» Exercise: Could you write down the stretch of the entropy thread from "Yes! That is" through "link you supplied.", word for word?

» Text excerpt:
--- START ---

Entropy change in a reversible and Irreversible path

Question

Let's consider 2 cases. First where a system is taken from state 1 to 2 in a reversible path. Second where the same system is taken from state 1 to 2 in an irreversible path. Can we say that Entropy change in both the cases will be same. This question is more like an extended version of this question here

Answer 1

Yes! That is what you exactly mean by a state function. The value of a state function does not depend on the path and process, it only depends on the state of the system which is completely defined by $n$ (number of moles), $P$ (Pressure), $V$ (Volume) and $T$ (Temperature). Thus the entropy change will remain the same regardless of the type of process.

Answer 2

As @FakeMod has already pointed out, the difference in the entropy of a system between two equilibrium states is the same for all paths, reversible or irreversible, since it is state function. I could be wrong, but I believe the reason why you are asking the question again here is you may be misunderstanding the comments and answers you got in connection with the link you supplied.

--- END ---

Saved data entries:
--- START ---

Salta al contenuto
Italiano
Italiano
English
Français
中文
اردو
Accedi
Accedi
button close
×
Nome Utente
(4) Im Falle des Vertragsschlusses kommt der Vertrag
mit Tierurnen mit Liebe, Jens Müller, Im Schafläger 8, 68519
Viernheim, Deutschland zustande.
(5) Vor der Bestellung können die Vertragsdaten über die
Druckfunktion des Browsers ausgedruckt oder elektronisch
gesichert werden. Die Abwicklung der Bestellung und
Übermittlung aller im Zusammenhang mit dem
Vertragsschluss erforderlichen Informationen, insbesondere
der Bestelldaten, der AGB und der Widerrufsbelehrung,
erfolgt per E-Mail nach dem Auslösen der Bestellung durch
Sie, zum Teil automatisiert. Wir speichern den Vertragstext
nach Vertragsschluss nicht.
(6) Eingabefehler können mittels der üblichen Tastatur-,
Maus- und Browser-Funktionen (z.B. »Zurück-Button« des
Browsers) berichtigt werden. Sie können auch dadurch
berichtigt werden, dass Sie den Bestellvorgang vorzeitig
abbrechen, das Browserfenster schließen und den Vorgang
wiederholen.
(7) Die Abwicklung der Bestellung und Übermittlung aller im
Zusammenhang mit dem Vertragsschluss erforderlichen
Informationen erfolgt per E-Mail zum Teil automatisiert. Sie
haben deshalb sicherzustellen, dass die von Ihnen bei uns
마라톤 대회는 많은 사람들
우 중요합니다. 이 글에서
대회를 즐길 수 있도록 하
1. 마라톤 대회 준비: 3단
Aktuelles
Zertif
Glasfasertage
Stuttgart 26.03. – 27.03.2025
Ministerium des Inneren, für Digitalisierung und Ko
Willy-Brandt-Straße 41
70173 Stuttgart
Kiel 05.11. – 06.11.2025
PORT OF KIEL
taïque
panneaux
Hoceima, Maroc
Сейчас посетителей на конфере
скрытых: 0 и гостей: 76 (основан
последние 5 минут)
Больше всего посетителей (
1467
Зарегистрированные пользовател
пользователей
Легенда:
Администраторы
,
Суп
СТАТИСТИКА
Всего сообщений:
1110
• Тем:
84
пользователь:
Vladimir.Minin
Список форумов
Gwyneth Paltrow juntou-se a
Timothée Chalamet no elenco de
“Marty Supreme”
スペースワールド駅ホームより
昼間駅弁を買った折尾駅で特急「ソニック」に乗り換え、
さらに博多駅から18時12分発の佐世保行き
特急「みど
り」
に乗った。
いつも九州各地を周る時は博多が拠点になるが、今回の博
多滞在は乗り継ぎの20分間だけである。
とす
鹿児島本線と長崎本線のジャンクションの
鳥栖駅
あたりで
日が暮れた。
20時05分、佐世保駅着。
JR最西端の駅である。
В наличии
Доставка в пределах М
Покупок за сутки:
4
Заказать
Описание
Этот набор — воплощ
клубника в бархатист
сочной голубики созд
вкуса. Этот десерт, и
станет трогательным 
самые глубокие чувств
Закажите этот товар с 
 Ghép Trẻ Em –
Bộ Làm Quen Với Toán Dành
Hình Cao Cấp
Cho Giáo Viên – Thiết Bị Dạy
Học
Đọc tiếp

--- END ---

» Result of this task:
Yes! That is what you exactly mean by a state function. The value of a state function does not depend on the path and process, it only depends on the state of the system which is completely defined by $n$ (number of moles), $P$ (Pressure), $V$ (Volume) and $T$ (Temperature). Thus the entropy change will remain the same regardless of the type of process.

Answer 2

As @FakeMod has already pointed out, the difference in the entropy of a system between two equilibrium states is the same for all paths, reversible or irreversible, since it is state function. I could be wrong, but I believe the reason why you are asking the question again here is you may be misunderstanding the comments and answers you got in connection with the link you supplied.